Einträge des Datensatzes
'''
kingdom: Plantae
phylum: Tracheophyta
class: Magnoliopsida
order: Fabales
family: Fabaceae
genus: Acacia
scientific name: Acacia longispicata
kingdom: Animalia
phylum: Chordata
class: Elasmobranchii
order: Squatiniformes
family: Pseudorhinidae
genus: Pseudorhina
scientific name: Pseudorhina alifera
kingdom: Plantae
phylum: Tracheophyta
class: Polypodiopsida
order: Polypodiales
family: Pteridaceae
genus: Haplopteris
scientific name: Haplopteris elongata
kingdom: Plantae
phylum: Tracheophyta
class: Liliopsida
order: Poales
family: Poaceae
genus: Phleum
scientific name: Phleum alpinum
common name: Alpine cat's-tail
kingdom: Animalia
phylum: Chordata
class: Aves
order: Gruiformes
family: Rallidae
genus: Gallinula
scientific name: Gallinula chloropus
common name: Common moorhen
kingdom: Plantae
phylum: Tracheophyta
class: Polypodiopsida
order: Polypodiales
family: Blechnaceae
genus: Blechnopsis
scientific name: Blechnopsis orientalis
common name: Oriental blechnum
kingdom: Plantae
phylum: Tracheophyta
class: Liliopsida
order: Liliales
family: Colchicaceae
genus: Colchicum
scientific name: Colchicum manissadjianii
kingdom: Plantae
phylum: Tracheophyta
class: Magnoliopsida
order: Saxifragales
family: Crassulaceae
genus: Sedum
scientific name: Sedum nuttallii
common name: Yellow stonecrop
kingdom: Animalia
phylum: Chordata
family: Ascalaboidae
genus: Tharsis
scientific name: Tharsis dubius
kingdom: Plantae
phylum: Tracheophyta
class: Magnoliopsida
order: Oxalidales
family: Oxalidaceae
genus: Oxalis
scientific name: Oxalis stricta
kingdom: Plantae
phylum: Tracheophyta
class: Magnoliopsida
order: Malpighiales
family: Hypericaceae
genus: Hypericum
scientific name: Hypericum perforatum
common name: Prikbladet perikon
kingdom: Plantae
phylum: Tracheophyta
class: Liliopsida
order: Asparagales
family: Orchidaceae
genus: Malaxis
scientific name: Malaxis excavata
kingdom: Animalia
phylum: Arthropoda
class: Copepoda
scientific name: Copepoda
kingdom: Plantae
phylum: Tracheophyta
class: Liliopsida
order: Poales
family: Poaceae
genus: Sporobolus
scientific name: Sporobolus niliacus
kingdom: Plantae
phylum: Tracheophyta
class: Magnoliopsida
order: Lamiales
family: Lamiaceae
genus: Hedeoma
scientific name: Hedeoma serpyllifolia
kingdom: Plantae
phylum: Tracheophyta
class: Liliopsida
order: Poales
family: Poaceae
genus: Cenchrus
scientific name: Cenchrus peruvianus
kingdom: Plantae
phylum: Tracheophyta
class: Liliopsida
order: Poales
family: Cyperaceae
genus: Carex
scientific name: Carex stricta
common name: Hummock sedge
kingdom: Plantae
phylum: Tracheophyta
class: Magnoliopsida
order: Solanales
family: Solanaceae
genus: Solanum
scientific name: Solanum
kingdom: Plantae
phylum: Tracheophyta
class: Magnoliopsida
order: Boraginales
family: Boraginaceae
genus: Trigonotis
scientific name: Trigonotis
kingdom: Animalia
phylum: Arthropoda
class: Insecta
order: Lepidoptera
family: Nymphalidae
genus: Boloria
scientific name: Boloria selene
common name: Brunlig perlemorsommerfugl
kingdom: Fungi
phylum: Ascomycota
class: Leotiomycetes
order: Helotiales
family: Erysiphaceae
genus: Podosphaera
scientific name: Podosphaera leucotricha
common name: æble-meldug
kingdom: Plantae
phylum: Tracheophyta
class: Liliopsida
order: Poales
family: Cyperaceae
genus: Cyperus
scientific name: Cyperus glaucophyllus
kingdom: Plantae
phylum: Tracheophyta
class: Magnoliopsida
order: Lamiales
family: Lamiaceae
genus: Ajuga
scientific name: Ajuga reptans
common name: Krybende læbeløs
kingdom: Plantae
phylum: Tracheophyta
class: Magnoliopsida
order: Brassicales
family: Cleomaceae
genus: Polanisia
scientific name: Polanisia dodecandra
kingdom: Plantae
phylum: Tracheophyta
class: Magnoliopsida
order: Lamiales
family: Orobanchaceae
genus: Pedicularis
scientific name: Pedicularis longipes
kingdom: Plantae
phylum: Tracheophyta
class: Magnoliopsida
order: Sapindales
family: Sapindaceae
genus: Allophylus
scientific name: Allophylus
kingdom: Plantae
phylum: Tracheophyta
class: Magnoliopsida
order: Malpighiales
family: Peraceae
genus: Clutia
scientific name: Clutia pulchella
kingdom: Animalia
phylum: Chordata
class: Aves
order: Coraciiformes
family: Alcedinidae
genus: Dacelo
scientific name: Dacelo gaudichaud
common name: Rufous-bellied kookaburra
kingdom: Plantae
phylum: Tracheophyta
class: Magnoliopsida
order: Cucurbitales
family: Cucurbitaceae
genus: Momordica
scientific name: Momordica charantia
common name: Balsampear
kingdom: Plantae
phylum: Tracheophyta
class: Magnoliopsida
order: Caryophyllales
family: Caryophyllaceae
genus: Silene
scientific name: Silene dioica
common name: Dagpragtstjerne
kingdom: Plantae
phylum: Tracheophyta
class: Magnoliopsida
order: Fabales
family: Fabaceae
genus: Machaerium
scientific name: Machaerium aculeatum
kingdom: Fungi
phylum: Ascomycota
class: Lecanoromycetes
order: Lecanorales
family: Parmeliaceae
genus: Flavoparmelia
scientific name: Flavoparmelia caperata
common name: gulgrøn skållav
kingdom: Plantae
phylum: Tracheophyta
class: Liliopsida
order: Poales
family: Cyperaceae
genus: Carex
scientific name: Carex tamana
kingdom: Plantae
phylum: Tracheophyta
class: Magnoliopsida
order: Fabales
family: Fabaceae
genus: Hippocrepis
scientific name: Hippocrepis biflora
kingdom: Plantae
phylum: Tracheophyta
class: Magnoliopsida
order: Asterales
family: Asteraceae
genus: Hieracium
'''
• **Aufgabe**: Gib die Zeilen erneut aus, beginnend mit der Zeile, die „genus: Sporobolus“ enthält, und endend mit der Zeile, die „scientific name: Ajuga reptans“ enthält. Ersetze darin „phylum“ durch „division“ und lass alles andere unverändert.

• **Erwartete Antwort**:
genus: Sporobolus
scientific name: Sporobolus niliacus
kingdom: Plantae
division: Tracheophyta
class: Magnoliopsida
order: Lamiales
family: Lamiaceae
genus: Hedeoma
scientific name: Hedeoma serpyllifolia
kingdom: Plantae
division: Tracheophyta
class: Liliopsida
order: Poales
family: Poaceae
genus: Cenchrus
scientific name: Cenchrus peruvianus
kingdom: Plantae
division: Tracheophyta
class: Liliopsida
order: Poales
family: Cyperaceae
genus: Carex
scientific name: Carex stricta
common name: Hummock sedge
kingdom: Plantae
division: Tracheophyta
class: Magnoliopsida
order: Solanales
family: Solanaceae
genus: Solanum
scientific name: Solanum
kingdom: Plantae
division: Tracheophyta
class: Magnoliopsida
order: Boraginales
family: Boraginaceae
genus: Trigonotis
scientific name: Trigonotis
kingdom: Animalia
division: Arthropoda
class: Insecta
order: Lepidoptera
family: Nymphalidae
genus: Boloria
scientific name: Boloria selene
common name: Brunlig perlemorsommerfugl
kingdom: Fungi
division: Ascomycota
class: Leotiomycetes
order: Helotiales
family: Erysiphaceae
genus: Podosphaera
scientific name: Podosphaera leucotricha
common name: æble-meldug
kingdom: Plantae
division: Tracheophyta
class: Liliopsida
order: Poales
family: Cyperaceae
genus: Cyperus
scientific name: Cyperus glaucophyllus
kingdom: Plantae
division: Tracheophyta
class: Magnoliopsida
order: Lamiales
family: Lamiaceae
genus: Ajuga
scientific name: Ajuga reptans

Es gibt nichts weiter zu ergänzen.